10 ppl attended
Organisational matters
the next meeting will take place on the 10th January
Francesco Carrer will give a short intro on the tools for spatial statistics he’s been developing
Conferences, meetings and sessions
- CAA2022: The conference will probably take place in July (announcement via twitter ), but no exact dates have been released yet
SIG activities
- Teaching material list: Sophie Schmidt has shared a google document in the respective slack channel. Please invest some minutes of brainstorming to add the relevant materials you know.
Discussion
- interesting blogs
Show and tell
Show and tell focused on pipeline tools
Compiling software projects is similar to running data analysis scripts, one needs to run a number of scripts / functions in a certain order
Therefore there are pipeline tools for any kind of scripting language “out there”
Several pipeline tools can be found here: https://github.com/pditommaso/awesome-pipeline
Ben Marwick introduced the R packages {targets} and {renv}
- {targets}
- if you use Rmarkdown and don’t want all analysis steps to run every time you knit and dislike the caching knitr offers
- target “flips” the process
- the analysis steps are outsourced to functions in separate scripts
- _targets.R is the “recipe book” similar to a make-file that defines the run order of the scripts
- at the end the document is knitted
- this way: unchanged scripts are skipped (and there is a load function for data, which will “alert” the later scripts if the data has been changed)

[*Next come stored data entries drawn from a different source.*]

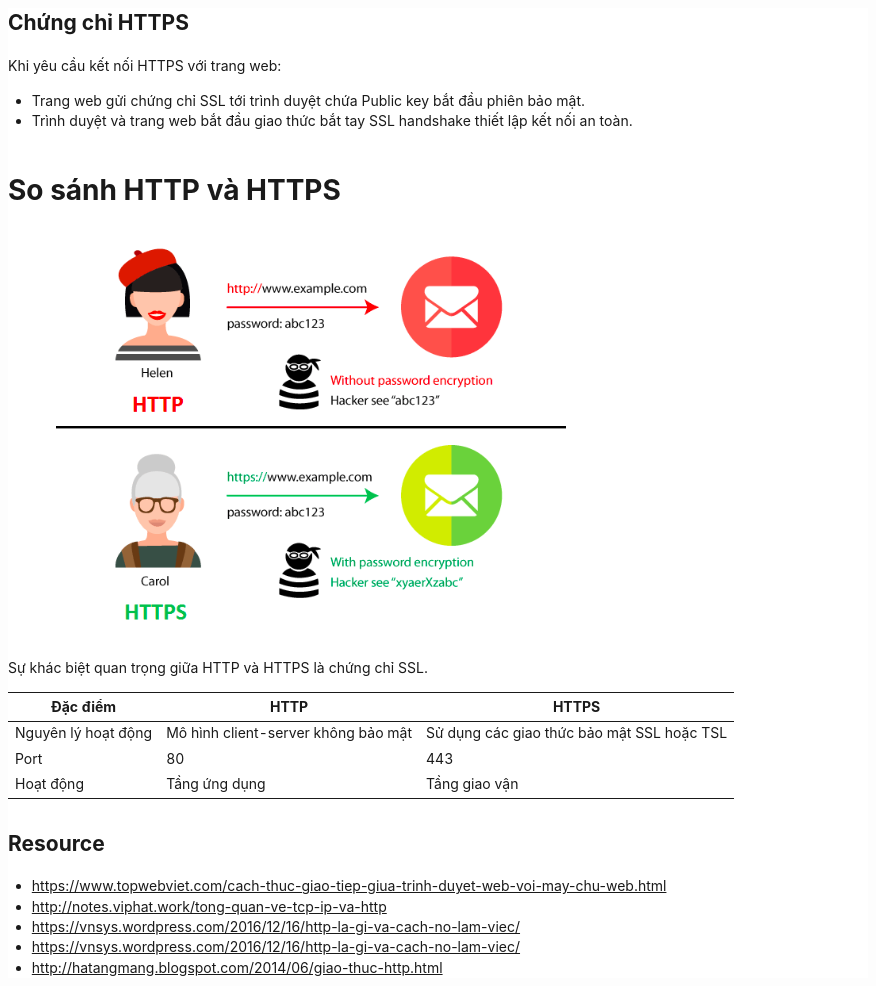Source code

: ## Chứng chỉ HTTPS
Khi yêu cầu kết nối HTTPS với trang web:
- Trang web gửi chứng chỉ SSL tới trình duyệt chứa Public key bắt đầu phiên bảo mật.
- Trình duyệt và trang web bắt đầu giao thức bắt tay SSL handshake thiết lập kết nối an toàn.

# So sánh HTTP và HTTPS

![HTTP](images/HTTP_HTTPS.PNG)

Sự khác biệt quan trọng giữa HTTP và HTTPS là chứng chỉ SSL.

| Đặc điểm | HTTP | HTTPS | 
|----------|-----|--------|
| Nguyên lý hoạt động | Mô hình client-server không bảo mật | Sử dụng các giao thức bảo mật SSL hoặc TSL |
| Port| 80| 443 |
| Hoạt động | Tầng ứng dụng | Tầng giao vận |


## Resource
- https://www.topwebviet.com/cach-thuc-giao-tiep-giua-trinh-duyet-web-voi-may-chu-web.html
- http://notes.viphat.work/tong-quan-ve-tcp-ip-va-http
- https://vnsys.wordpress.com/2016/12/16/http-la-gi-va-cach-no-lam-viec/
- https://vnsys.wordpress.com/2016/12/16/http-la-gi-va-cach-no-lam-viec/
- http://hatangmang.blogspot.com/2014/06/giao-thuc-http.html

- in the RMD you only reference to the images you create with the scripts
- especially well suited for tasks that take long to compute
- active maintainer
- corresponding article: https://doi.org/10.21105/joss.02959
- tutorial: https://wlandau.github.io/targets-tutorial/#1
- {renv}
- “better packrat”
- saves your package versions in a renv.lock file
- the Rprofile file sources renv action, which compares the versions of your session / project which those given in the renv.lock
- alerts you to changes and uses the package versions given in renv.lock, but doesn’t overwrite any of your packages (if you close the project, everything returns to default)
- three functions needed:
renv::init()
,renv::snapshot()
andrenv::restore()
- easier than the rrtools workflow using the DESCRIPTION file
- {targets}
Clemens showed the haskell based
Shake
and described the same steps as detailed in his blog post- shake only needs stack
- within a shakefile the rules in which order to run which scripts and what are input and output data are defined
- Clemens created some operators to reduce the complexity of the rules syntax in a shakefile
Next meeting: Monday, January 10, 2022
- everyone: Happy holidays and merry Christmas to everyone celebrating!
- Have a great start into the new year, looking forward to seeing you again!